“Where are you going?” faltered Leech.

They moved on without a word.

“Wait—I will—I will give——”

A bag or something was suddenly thrown over his head and pressed down to his elbows, which at the same moment were pinioned to his side, and his pistol was taken. He was afraid to cry out, and perhaps could not have done so even had he tried.

The next instant a hand was put into his breast pocket and his pocket-book and all his papers were taken out; he was conscious of a match being struck and a light made, and that his papers were being looked over. He thought he heard one of his captors say, “Ah!” and the next moment the papers and pocket-book were put back in his pocket, and the light was extinguished; the bag was drawn from over his head, and his captors rode off through the woods. When he tried to move he discovered that his horse was tied to a bush and he had to dismount to untie him. His pistol was lying at the foot of the sapling. Long before he had finished loosing his horse, the sound of his two waylayers had died out.

As the Provost entered the village the sour expression on his face deepened. The clouds had disappeared and the summer night was perfect; the village lay before him, a picture of peace; the glint of white beneath the court-house trees being just enough to suggest that the tents there were hidden. The streets were filled with a careless throng, and all the sounds were those of merriment: laughter and shouting, and the twang of banjos. There was never an unlikelier field for such a plan as the Provost had in mind.

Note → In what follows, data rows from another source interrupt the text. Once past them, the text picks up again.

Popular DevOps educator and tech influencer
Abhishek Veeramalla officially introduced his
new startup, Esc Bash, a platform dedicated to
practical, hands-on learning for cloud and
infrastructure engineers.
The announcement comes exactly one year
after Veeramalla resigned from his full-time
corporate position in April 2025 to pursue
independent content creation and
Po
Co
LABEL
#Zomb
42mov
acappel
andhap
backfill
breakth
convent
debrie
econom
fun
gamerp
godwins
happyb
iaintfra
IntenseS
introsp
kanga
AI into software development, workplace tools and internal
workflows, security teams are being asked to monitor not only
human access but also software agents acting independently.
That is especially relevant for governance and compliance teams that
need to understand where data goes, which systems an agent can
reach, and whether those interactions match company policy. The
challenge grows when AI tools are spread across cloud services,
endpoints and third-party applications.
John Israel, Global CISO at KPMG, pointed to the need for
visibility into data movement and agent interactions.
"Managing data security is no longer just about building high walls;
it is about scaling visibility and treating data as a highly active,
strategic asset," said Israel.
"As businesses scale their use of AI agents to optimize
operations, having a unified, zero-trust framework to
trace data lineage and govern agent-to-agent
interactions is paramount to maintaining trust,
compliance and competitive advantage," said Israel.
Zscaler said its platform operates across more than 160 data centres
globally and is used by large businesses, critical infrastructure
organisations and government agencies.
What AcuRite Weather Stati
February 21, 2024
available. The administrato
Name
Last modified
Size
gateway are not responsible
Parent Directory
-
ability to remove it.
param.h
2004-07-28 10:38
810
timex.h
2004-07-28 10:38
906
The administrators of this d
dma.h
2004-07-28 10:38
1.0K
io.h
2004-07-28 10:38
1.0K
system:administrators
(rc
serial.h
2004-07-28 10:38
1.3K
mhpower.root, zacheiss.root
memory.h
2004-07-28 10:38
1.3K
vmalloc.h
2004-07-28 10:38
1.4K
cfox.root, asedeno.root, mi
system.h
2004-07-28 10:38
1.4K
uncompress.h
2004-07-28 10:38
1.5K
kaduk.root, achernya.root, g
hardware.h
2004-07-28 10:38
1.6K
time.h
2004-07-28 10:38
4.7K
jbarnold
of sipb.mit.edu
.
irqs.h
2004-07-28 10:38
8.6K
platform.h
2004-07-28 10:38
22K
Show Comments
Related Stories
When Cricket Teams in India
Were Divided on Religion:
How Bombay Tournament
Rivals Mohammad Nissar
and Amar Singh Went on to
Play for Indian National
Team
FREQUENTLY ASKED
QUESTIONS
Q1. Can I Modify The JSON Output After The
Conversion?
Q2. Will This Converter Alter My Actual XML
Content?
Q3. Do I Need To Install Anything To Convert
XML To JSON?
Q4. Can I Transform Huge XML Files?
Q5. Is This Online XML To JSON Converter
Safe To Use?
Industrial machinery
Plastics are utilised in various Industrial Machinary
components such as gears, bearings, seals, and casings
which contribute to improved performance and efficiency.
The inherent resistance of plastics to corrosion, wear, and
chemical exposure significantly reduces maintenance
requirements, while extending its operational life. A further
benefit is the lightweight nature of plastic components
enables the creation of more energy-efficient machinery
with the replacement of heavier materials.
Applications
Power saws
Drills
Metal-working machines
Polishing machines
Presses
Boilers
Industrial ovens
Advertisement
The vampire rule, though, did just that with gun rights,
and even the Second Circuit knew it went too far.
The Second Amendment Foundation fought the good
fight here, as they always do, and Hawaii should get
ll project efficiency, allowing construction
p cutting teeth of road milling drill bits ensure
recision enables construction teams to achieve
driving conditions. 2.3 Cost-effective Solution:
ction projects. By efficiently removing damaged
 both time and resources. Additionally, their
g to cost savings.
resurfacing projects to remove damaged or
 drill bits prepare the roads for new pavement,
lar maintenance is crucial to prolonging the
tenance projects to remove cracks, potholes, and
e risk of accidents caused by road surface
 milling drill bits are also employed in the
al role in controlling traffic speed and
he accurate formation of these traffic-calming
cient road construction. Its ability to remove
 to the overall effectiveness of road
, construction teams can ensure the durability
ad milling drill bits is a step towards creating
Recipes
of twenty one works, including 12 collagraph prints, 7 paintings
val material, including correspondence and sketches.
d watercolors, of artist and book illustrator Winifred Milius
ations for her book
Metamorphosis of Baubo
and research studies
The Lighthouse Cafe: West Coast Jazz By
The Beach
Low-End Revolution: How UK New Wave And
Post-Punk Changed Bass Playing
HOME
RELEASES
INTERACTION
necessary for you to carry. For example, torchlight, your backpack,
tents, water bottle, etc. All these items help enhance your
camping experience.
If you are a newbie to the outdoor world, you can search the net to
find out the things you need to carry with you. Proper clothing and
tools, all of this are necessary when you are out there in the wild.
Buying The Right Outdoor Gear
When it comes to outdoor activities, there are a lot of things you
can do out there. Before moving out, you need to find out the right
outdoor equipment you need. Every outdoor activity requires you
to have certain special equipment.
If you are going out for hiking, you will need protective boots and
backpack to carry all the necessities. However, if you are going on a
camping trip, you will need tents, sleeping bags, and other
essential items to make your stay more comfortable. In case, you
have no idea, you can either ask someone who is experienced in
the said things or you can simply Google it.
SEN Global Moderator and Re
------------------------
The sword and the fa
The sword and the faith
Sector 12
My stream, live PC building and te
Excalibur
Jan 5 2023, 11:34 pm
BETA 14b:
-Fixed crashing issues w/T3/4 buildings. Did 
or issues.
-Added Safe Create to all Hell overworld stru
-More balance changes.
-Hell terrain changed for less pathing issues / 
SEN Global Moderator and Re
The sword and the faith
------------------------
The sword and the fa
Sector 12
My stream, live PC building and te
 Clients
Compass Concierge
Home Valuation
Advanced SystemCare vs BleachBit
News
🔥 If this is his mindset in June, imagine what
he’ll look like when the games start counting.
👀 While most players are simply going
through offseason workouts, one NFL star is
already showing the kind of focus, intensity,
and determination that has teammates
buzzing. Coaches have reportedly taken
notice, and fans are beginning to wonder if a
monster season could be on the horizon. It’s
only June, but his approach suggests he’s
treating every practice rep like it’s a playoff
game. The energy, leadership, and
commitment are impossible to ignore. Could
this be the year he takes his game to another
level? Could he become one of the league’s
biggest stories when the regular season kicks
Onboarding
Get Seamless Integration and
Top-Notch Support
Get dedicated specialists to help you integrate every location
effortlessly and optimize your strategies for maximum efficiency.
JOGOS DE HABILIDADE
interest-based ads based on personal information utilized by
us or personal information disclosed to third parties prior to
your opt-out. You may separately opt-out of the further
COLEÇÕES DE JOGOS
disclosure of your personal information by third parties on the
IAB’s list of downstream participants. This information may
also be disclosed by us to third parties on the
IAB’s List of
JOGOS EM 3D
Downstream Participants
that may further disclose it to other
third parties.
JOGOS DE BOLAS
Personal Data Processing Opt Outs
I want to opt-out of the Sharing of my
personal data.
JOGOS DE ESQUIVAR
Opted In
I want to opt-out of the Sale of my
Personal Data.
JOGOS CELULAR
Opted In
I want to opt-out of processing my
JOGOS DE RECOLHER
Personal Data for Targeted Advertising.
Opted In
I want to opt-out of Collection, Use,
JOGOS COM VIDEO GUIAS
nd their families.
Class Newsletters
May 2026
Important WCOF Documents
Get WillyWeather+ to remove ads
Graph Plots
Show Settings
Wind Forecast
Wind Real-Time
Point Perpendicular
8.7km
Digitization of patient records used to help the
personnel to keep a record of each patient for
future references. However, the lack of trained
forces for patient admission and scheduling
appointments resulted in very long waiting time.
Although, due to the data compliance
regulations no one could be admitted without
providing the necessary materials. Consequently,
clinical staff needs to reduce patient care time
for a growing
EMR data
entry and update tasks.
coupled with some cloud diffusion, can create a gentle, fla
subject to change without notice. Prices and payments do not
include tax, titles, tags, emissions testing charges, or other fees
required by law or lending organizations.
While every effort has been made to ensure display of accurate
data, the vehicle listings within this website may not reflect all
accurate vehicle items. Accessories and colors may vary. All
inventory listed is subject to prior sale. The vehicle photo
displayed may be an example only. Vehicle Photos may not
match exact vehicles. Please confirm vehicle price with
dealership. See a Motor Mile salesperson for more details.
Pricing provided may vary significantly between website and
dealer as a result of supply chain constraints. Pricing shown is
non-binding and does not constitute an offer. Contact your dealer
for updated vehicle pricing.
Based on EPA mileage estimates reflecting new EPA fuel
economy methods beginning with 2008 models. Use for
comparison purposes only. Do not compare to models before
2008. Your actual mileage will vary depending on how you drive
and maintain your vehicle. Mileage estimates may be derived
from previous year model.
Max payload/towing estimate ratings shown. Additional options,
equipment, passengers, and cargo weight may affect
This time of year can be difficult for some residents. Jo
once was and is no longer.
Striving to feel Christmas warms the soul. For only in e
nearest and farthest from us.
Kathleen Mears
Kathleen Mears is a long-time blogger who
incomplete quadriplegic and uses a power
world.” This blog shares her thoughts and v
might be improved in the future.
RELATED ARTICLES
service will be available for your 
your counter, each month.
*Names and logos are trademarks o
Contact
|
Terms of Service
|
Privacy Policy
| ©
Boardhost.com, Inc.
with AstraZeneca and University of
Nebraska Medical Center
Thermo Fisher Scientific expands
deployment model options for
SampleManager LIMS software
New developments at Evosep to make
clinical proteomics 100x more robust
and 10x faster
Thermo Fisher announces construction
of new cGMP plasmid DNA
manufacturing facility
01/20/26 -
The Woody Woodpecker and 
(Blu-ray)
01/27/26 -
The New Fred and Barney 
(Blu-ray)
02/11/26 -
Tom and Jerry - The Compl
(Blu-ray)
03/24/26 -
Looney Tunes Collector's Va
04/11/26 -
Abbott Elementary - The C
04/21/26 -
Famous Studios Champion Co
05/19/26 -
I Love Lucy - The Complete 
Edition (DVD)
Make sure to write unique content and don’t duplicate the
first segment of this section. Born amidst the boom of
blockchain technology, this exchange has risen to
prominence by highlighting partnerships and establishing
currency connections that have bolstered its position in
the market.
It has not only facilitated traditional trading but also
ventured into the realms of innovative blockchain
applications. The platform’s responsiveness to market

He rode through like a shadow, silencing the negroes and scowling at the whites, and as soon as he had put up his horse, he called on Captain Middleton. It was not a long interview, but it was a stormy one, and when the Provost came out of the Captain’s office he had thrown down the gauntlet and there was an open breach between them. He had complained to Middleton of being beset by highwaymen and robbed of his order, and Middleton had told him plainly he did not believe a word he said.

“How did you get such an order? If there was such an order, why was it not addressed to me?” he asked.

Leech said that he declined to be interrogated, but he would soon show him that he had authority.